Reputation: 3208
I'm using pandas to handle data frames. There's one data frame I create which its rows are as follows: [id, vector]
Where id is of type string and vector is of type dictionary.
Now when I write it to a csv file The row looks like this (in the csv file):
25377bc2-d3b6-4699-a466-6b9f544e8ba3 {u'sport>sports event>world championship': 0.5058, u'sport>sports event': 0.7032, u'sport>soccer': 0.6377, u'lifestyle and leisure>game': 0.4673, u'sport>sports event>world cup': 0.6614, u'sport>sports event>international tournament': 0.454, u'sport>sports event>national tournament': 0.541, u'sport': 0.9069, u'sport>sports organisations>international federation': 0.5046, u'sport>sports organisations': 0.6982}
I've tried to read it back from csv into pandas data frame, but when I look at the type of the vector that once was a dict
it is now of <type 'str'>
I know I can solve it with pickle and save that pandas data frame into a pickle file.

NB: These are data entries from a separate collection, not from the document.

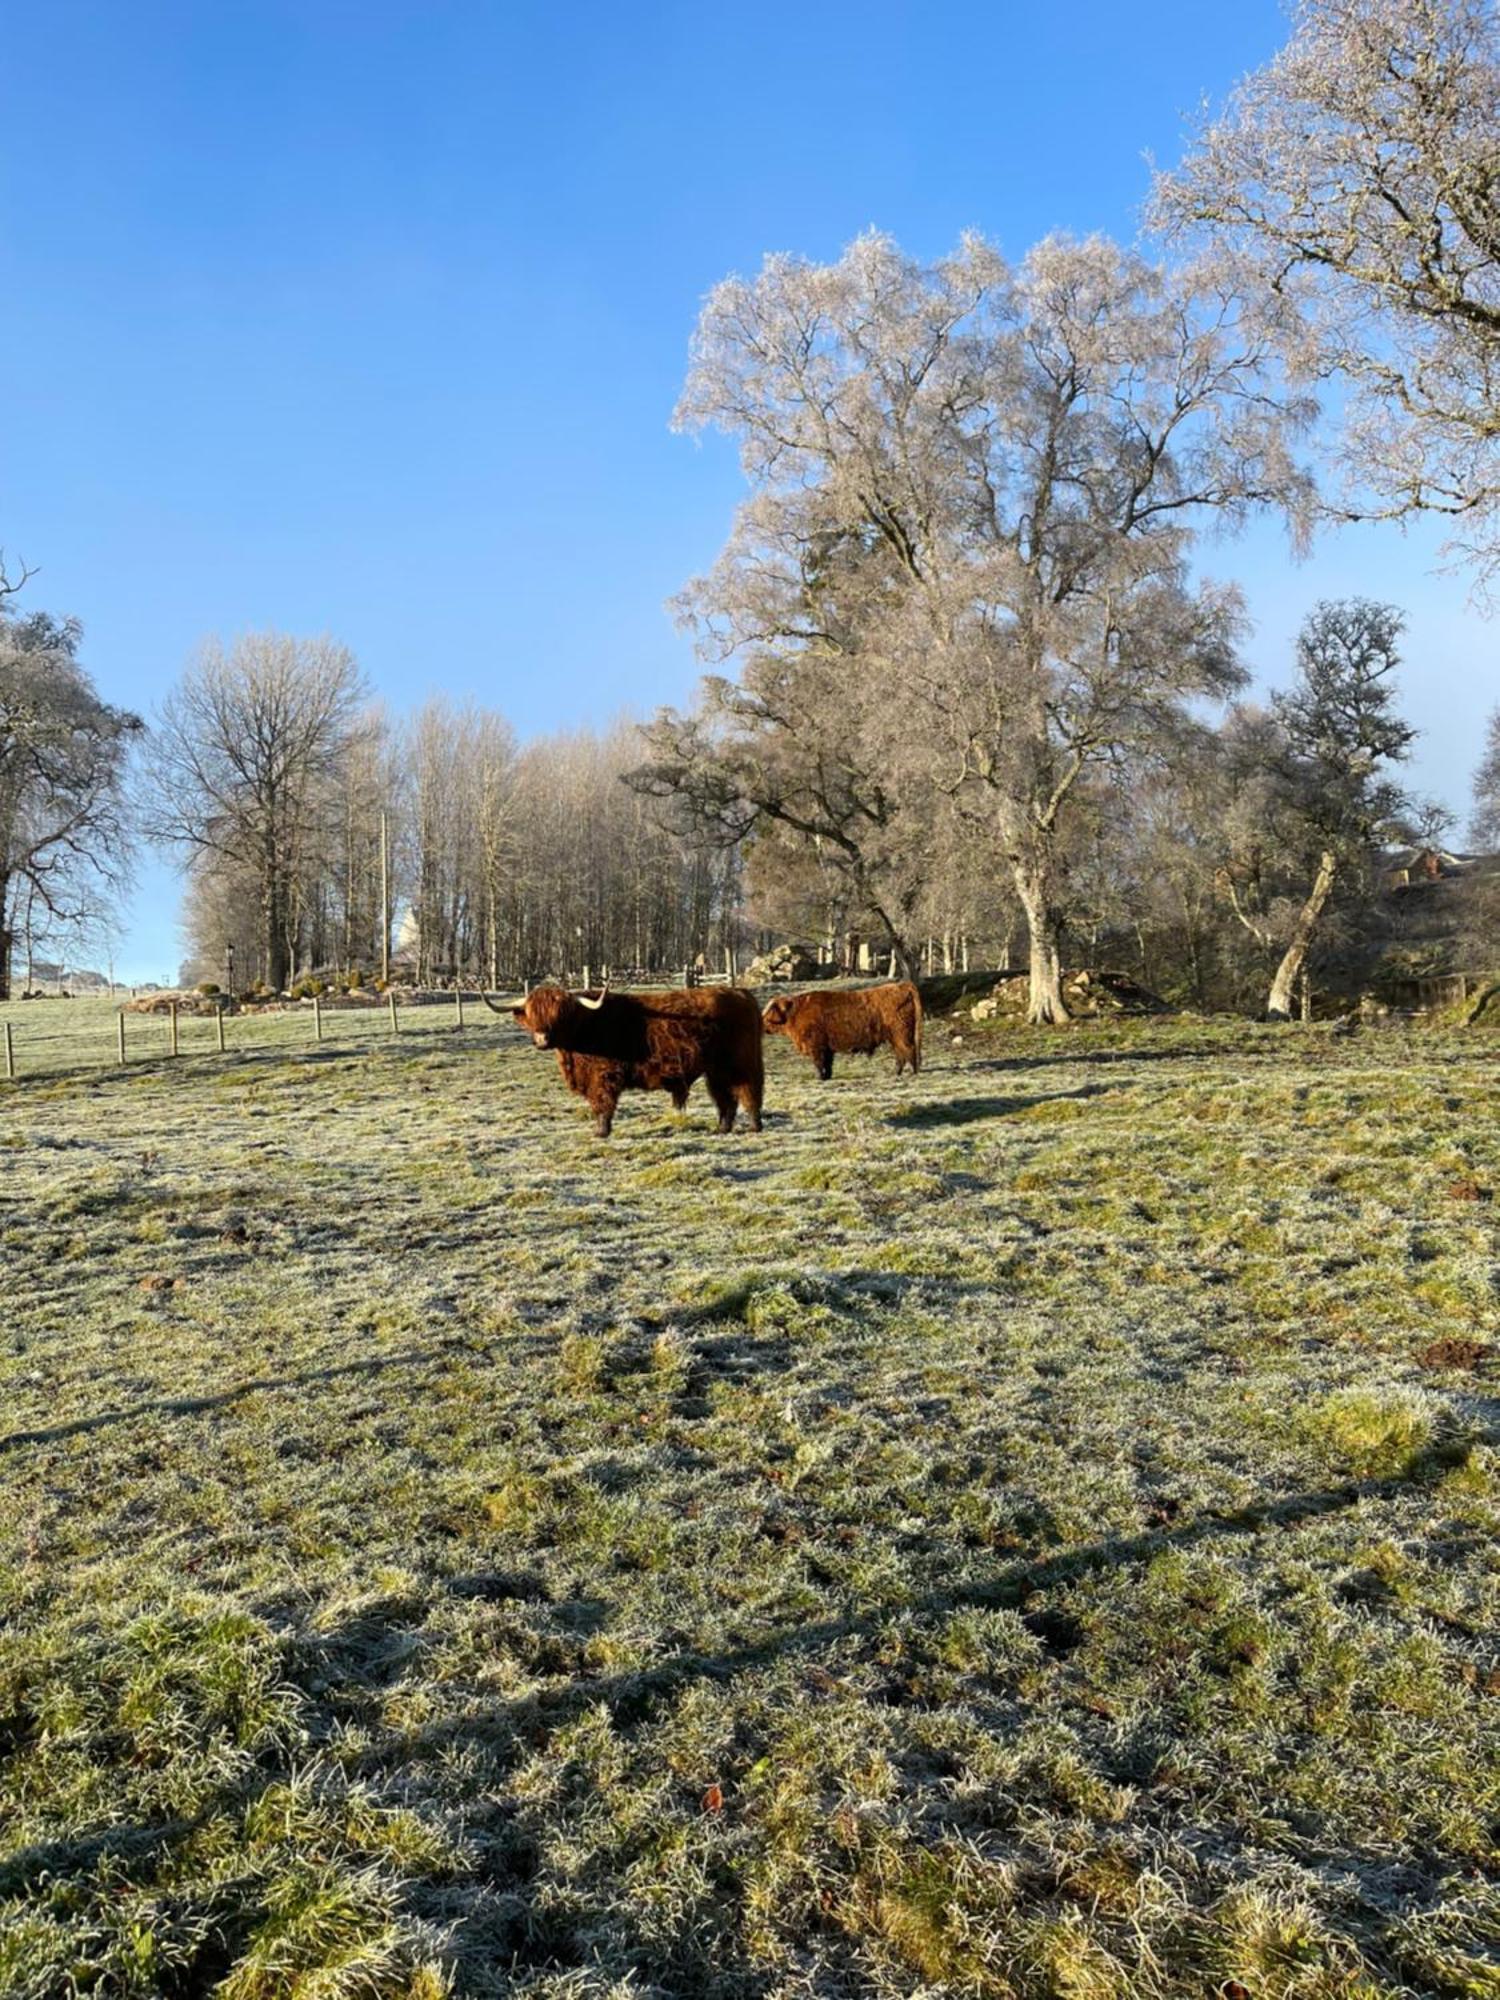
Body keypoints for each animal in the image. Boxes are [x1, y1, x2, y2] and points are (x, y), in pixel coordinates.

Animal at [484, 984, 768, 1144]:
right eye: (533, 1014)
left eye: (560, 1014)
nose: (542, 1039)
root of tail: (741, 993)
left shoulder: (604, 1075)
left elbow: (602, 1104)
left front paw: (601, 1132)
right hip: (717, 1069)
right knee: (725, 1098)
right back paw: (722, 1128)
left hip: (741, 1063)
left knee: (748, 1092)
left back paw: (754, 1126)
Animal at [768, 980, 924, 1080]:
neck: (796, 1013)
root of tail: (901, 986)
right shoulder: (827, 1048)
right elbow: (828, 1064)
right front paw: (827, 1077)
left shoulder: (816, 1047)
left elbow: (819, 1064)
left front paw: (820, 1078)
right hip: (895, 1036)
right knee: (901, 1053)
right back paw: (897, 1072)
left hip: (901, 1033)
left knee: (908, 1050)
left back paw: (911, 1072)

But is there a way to read the csv correctly (where the vector in it is of type dictionary)
Upvotes: 1
Views: 373
Reputation: 863531
I think you can use json
what is better structure as csv
for save dicts
.
For write use to_json
and for read read_json
with parameter orient='records'
, thanks piRSquared for comment:
df = pd.DataFrame({'vector':[{'a':1, 'b':3}, {'a':4, 'b':6}], 'ID':[2,3]})
print (df)
ID vector
0 2 {'b': 3, 'a': 1}
1 3 {'b': 6, 'a': 4}
df.to_json('file.json', orient='records')
ID vector
0 2 {'b': 3, 'a': 1}
1 3 {'b': 6, 'a': 4}
df = pd.read_json('file.json', orient='records')
print (df)
print (df.applymap(type))
ID vector
0 <class 'int'> <class 'dict'>
1 <class 'int'> <class 'dict'>
EDIT1:
If is necessary same order of columns, index values use:
df.to_json('file.json', orient='split')
df = pd.read_json('file.json', orient='split')
Upvotes: 2